_Document segment_:
§

Earnings call transcript: Sea1 Offshore Q3 2025 sees stable revenue, strong EBITDA

Published 31/10/2025, 09:42
 Earnings call transcript: Sea1 Offshore Q3 2025 sees stable revenue, strong EBITDA

Sea1 Offshore Inc. reported its financial results for the third quarter of 2025, with revenue reaching $63.4 million and a strong EBITDA margin of 54%, translating to $34.2 million. The company achieved a net profit of $12.2 million. Despite these solid figures, Sea1 Offshore’s stock saw a modest increase of 0.5%, closing at $20.00, as investors weighed the company’s performance against broader market trends.

Key Takeaways

  • Sea1 Offshore reported a strong EBITDA margin of 54%.
  • Fleet utilization stood at an impressive 93%.
  • The company is constructing four new vessels optimized for multiple market segments.
  • Contract backlog reached $743 million, with robust subsea fleet contributions.
  • Sea1 Offshore is applying for a transfer to Euronext Growth.

§

_Stored records_:

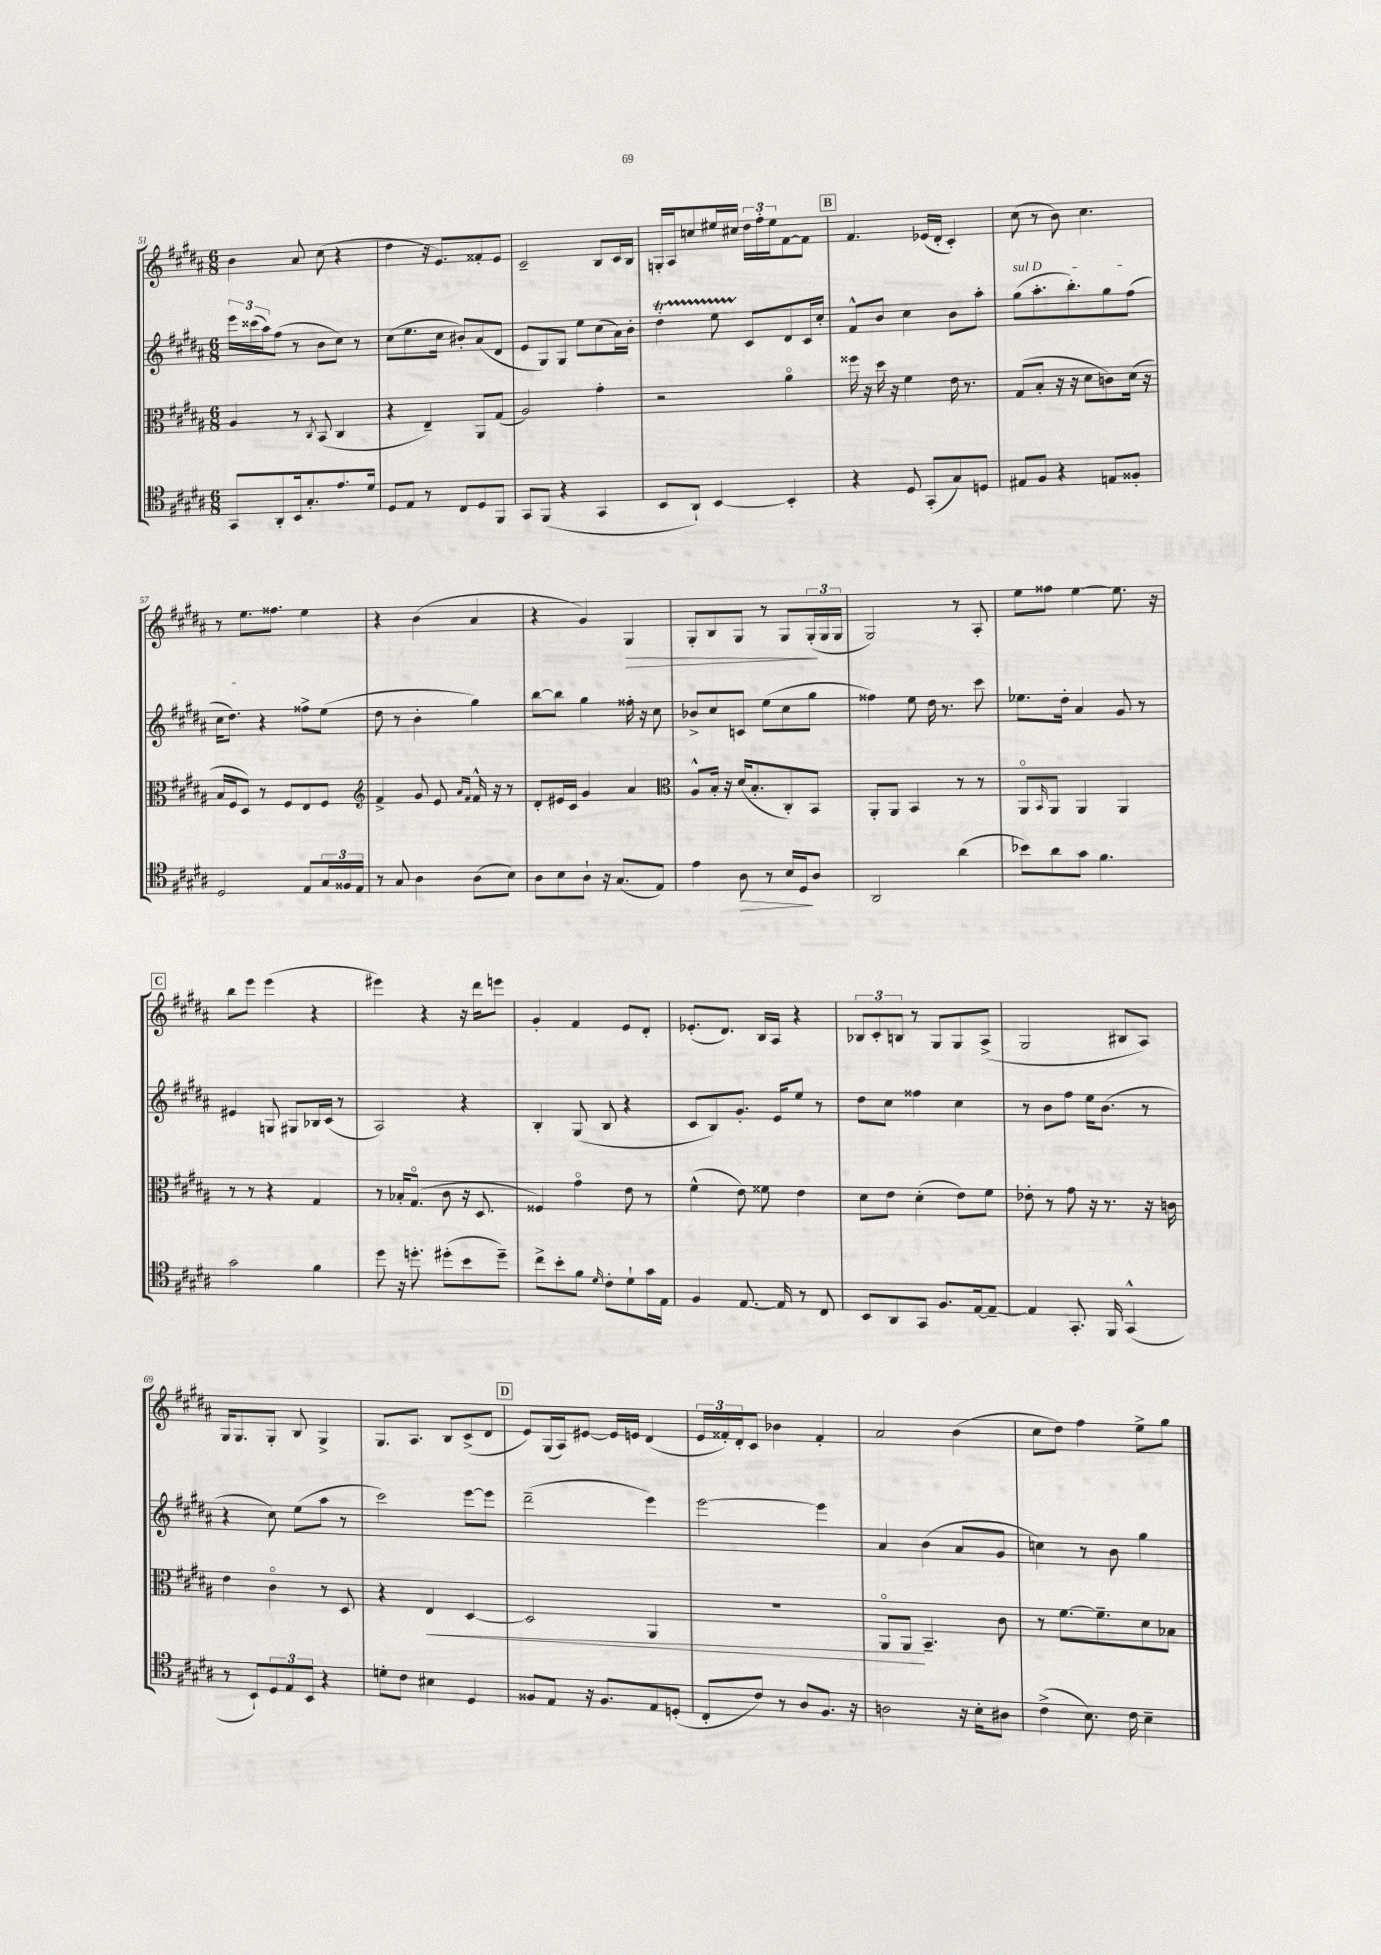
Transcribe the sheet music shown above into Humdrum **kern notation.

**kern	**kern	**kern	**kern
*staff4	*staff3	*staff2	*staff1
*clefC4	*clefC3	*clefG2	*clefG2
*k[f#c#g#d#a#]	*k[f#c#g#d#a#]	*k[f#c#g#d#a#]	*k[f#c#g#d#a#]
*M6/8	*M6/8	*M6/8	*M6/8
8GG#	4A#	24eee	4b
.	.	(24ccc##	.
.	.	24aa#)	.
8AA#'	.	(8ff#	.
16BB	8r	8r	8a#
8.G#'	.	.	.
.	8qC#	.	.
.	(8BB	8b	(8cc#
8.e	4C#	8cc#)	4r
.	.	8r	.
16d#	.	.	.
=	=	=	=
8D#	4r	(8cc#	4dd#
8E	.	8.ee	.
8r	4E~)	.	16r
.	.	16cc#	8.e)
8C#	.	8b#')	.
8D#	8AA#	(8a#	8f##'
8FF#	(8G#	8d#	8e
=	=	=	=
8GG#	2A#)	8e	2c#~
(8FF#	.	8G#)	.
4r	.	8G#	.
.	.	8ee	.
4GG#	4g#'	(8cc#	8B
.	.	16a#)	16c#
.	.	16b'	16B
=	=	=	=
8BB	2r	4dd#'	16G'
.	.	.	16A#
8AA#`)	.	.	8cc
[4BB	.	8ee	16ee#
.	.	.	16cc#
.	.	8c#	24dd#
.	.	.	24ff#'
.	.	.	24ee#
4BB']	4a#o	8d#	[8f#
.	.	16c#	8f#]
.	.	16cc#'	.
=	=	=	=
4r	16ff##	8f#^^	4.f#
.	16r	.	.
.	16dd#	8b	.
.	16r	.	.
8D#	4f#	4cc#	.
(8GG#'	.	.	(16e-
.	.	.	16d#'
8G#)	16e	8b	4c#')
.	8.r	.	.
8D	.	8aa#'	.
=	=	=	=
8E#	(8G#	(8gg#	(8cc#
8F#	8B'	8.aa#'	8r
4r	16r	.	8b)
.	16r	8.bb')	.
.	8d#	.	4.cc#
8E	8c)	8gg#	.
8F##'	(16d#	(8ff#	.
.	16r	.	.
=	=	=	=
2D#	16B	16cc#	8r
.	16F#	8.dd#)	.
.	8D#)	.	8.ee
.	8r	4r	.
.	.	.	8.ff##
.	8F#	.	.
8E	8E	8ff##^	4ee
24G#	8F#	(8ee	.
24F##	.	.	.
24E	.	.	.
=	=	=	=
*	*clefG2	*	*
8r	4f#^	8dd#	4r
8G#	.	8r	.
4A#	8g#	4b'	(4b
.	8e	.	.
.	16qqa#	.	.
.	16qqf#	.	.
(8A#	16f#^^	4gg#)	4a#
.	16r	.	.
8B)	8r	.	.
=	=	=	=
8A#	8d#'	[8bb	4r
8B	16e#	8bb]	.
.	16c#	.	.
8A#`	4g#	4gg#	4g#)
16r	.	.	.
(8.G#	.	.	.
.	4a#	16ff##'	4G#
.	.	16r	.
8E)	.	8cc#	.
=	=	=	=
*	*clefC3	*	*
4e	8A#^^	8b-^	8G#'
.	16B'	8cc#	8B
.	16r	.	.
8A#	(16d#	8c	8G#
.	8.B'	.	.
8r	.	(8ee	8r
16B	8C#')	8cc#	8G#
16D#	.	.	.
8A#	8BB	8gg#	(24G#'
.	.	.	24G#
.	.	.	24G#
=	=	=	=
2AA#	8AA#'	4ff##)	2G#)
.	8AA#	.	.
.	4BB	8ee	.
.	.	16dd#	.
.	.	8.r	.
(4a#	8r	.	8r
.	8r	8ccc#	8A#'
=	=	=	=
8b-)	8AA#o	8.ee-	8ee
.	16qqBB	.	.
8a#	8AA#	.	8ff##
.	.	16dd#'	.
8g#	4AA#	4a#	[4ee
4.f#	.	.	.
.	4AA#	8g#	8.ee]
.	.	8r	.
.	.	.	16r
=	=	=	=
2g#	8r	4e#	8bb
.	8r	.	8eee
.	4r	8G	(4eee
.	.	8G#	.
4f#	4G#	16B-	4r
.	.	(16c#	.
.	.	8r	.
=	=	=	=
8dd#	8r	2A#)	4eee#)
16r	16B-'	.	.
8.dd'	(8.G#o	.	.
.	.	.	4r
(8dd#'	8c#	.	.
8b	16r	4r	16r
.	8.D#	.	16ddd#
8dd#~)	.	.	8eee
=	=	=	=
8cc#^	4F##)	4B'	4g#'
8b'	.	.	.
8f#	4g#o	(8G#	4f#
16qqd#	.	.	.
8c#'	.	8B	.
8d#`	8e	4r	8e
16g#	8r	.	8d#'
16E	.	.	.
=	=	=	=
4F#	(4f#^^	8c#	(8.e-'
.	.	8B)	.
.	.	.	8.d#)
[8.E	8e)	8.g#'	.
.	8f##	.	16B
16E]	.	16e	16A#
8r	4e	8ee	4r
8C#	.	8r	.
=	=	=	=
8BB	8d#	8dd#	12B-
.	.	.	12c#'
8AA#	8e	8cc#	.
.	.	.	12B
8GG#	(4d#'	4ff##	8r
8.F#	.	.	8G#
.	8e)	4cc#	8G#
[16E	.	.	.
8E~_	8f#	.	(8A#^
=	=	=	=
4E]	8e-'	8r	2G#
.	8r	8b	.
8.GG#'	8g#	8ff#	.
.	16r	16ee	.
16FF#	8.r	(8.b	.
(4GG#^^	.	.	8B#
.	16r	8r	8A#)
.	16c	.	.
=	=	=	=
8r	4e	4r	16G#
.	.	.	8.G#
8BB`)	.	.	.
12D#	4c#o	8cc#)	8G#'
12E	.	.	.
.	.	(8ee	8B
12BB	.	.	.
4r	8r	8aa#	4G#^
.	8D#	8r	.
=	=	=	=
8d'	4r	2ccc#)	8.G#
8c#	.	.	.
.	.	.	8.A#
4B#	4E	.	.
.	.	.	8B
4D#	[4D#	[8eee	(8c#^
.	.	8eee]	8d#
=	=	=	=
8F##	2D#]	(2ddd#~	8e)
8E	.	.	(16G#
.	.	.	16A#)
16r	.	.	[8e#
8.F##	.	.	.
.	.	.	16e#]
.	.	.	16e
8E	4AA#	4eee)	(4d#
(8D'	.	.	.
=	=	=	=
8C#'	2.r	[2eee	24e
.	.	.	24f##')
.	.	.	24d#'
8c#)	.	.	8c#
8r	.	.	4b-
8A#	.	.	.
8.F#	.	4eee]	4f##'
16r	.	.	.
=	=	=	=
2A	8AA#o	4a#	2a#
.	8AA#	.	.
.	4.BB~	(4b	.
16r	.	8a#	(4b
16B'	.	.	.
8A#	8c#	8g#	.
=	=	=	=
(4c#^	8r	4cc)	8cc#
.	[8.f#	.	8dd#)
8.B)	.	8r	4ff#
.	8.f#~]	.	.
.	.	8b	.
16c#	.	.	.
4B~	8d#	4gg#	8ee^
.	8B-	.	8gg#
==	==	==	==
*-	*-	*-	*-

§

_Things to do_:
**A.** List every dollar amount given in the earnings call transcript.
**B.** Copy out each line of the records that contains the string "kern". Case counts.

_Per-task answers_:
**A.**
$63.4 million
$34.2 million
$12.2 million
$20.00
$743 million

**B.**
Transcribe the sheet music shown above into Humdrum **kern notation.
**kern	**kern	**kern	**kern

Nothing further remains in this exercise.